In this project, imagine you are a data scientist for a hotel chain. This hotel chain is well-known for its variety of foods. Experts have claimed that tweaking the menu can improve success by 15%. As the chief data scientist, you are given the task of improving menu profits. To do this, you are asked to first help the hotel staff with menu planning and preparation. The goal the project is to assist the Executive Chef in understanding the large menu set better by providing a cuisine predictor.
You are given the master list of all possible dishes, their ingredients, an identifier, and the cuisine for thousands of different dishes. You realize that if you cluster foods by their ingredients you can help the restaurant change foods but keep the ingredients constant. You present a display of clustered ingredients and train a classifier to predict the cuisine type of a new food. To complete this project, you will be asked to create a small interface that asks a user to supply a list of ingredients and returns the predicted cuisine type.
The data sets for this project is provided by Yummly.com — it was used as part of a Kaggle contest (some people in the course have already participated in this contest.) Below are the requirements for this project. This project involves a large amount of data. To help the development of your code, test on a subset of the data first. Make sure to start today!! You are free to discuss approaches using the help board, but solutions must be your own. I also encourage reaching out and asking questions early as many students will have similar concerns.
Here are two prominent papers that analyzed food data. We used data from this document in previous classes.
(1) Flavor Network and the Principles of Food Pairing
http://www.nature.com/articles/srep00196;
(2) Inferring Cuisine - Drug Interactions Using the Linked Data Approach
http://www.nature.com/articles/srep09346
The goal of project is to create applications that take a list of ingredients from a user and attempts to predict the type of cuisine and similar meals. Consider a chef who has a list of ingredients and would like to change the current meal without changing the ingredients. The steps to develop the application should proceed as follows. (1) Pre-train or index and necessary classifiers using the existing datasets. (2) Ask the user to input all the ingredients that they are interested in. (3) Use the model to predict the type of cuisine and tell the user. (4) Find the top N closest foods (you can define N). Return the IDs of those dishes to the user. If a dataset does not have IDs associated with them you may add them arbitrarily. The yummly data set contains sets of foods and a cuisine. You can use the cuisine type as a label.

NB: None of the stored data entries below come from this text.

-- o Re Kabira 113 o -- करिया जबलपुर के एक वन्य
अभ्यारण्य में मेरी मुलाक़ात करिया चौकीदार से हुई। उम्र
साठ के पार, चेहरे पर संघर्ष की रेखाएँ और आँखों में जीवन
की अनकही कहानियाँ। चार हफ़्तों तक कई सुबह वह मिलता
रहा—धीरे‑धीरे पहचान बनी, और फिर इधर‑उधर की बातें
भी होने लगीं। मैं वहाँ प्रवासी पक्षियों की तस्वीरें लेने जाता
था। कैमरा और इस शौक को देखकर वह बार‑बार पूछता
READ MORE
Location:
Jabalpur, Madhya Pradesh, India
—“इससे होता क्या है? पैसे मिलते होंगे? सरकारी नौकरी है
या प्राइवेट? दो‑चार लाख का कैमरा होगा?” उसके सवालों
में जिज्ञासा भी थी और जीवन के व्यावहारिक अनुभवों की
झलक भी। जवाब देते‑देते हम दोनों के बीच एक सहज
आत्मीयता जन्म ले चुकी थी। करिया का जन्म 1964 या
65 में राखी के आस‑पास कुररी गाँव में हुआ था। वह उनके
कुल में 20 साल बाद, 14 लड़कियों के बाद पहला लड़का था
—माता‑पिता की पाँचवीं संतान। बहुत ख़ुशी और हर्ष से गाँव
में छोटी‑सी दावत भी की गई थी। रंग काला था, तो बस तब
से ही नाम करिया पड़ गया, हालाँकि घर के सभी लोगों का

But there are many ways to complete the project. I encourage you to be creative and take advantage of the scikit-learn and NLTK libraries to design your system. The application may either be a command line application or a website, but the logic should be executed using Python. Below is an example run of the application. $ python3 project2.py --ingredient paprika --ingredient banana --ingredient “rice krispies” Cuisine: America (.91) Closest 5 recipes: 10232 (.34), 10422 (.15), 45 (.13), 7372 (.04), 9898 (.02) In this example, 3 ingredients were passed in to the program. The program then rand and matched the closes cuisine type, followed by a distance to this cuisine. The next line has the list of the top 5 closest meals with their distance in parenthesis. This is a synthetic example, feel free to use creative solutions. Create a README that allows us to understand all assumptions and design decision you encountered when developing the system. It includes directions on how to recreate and run the application.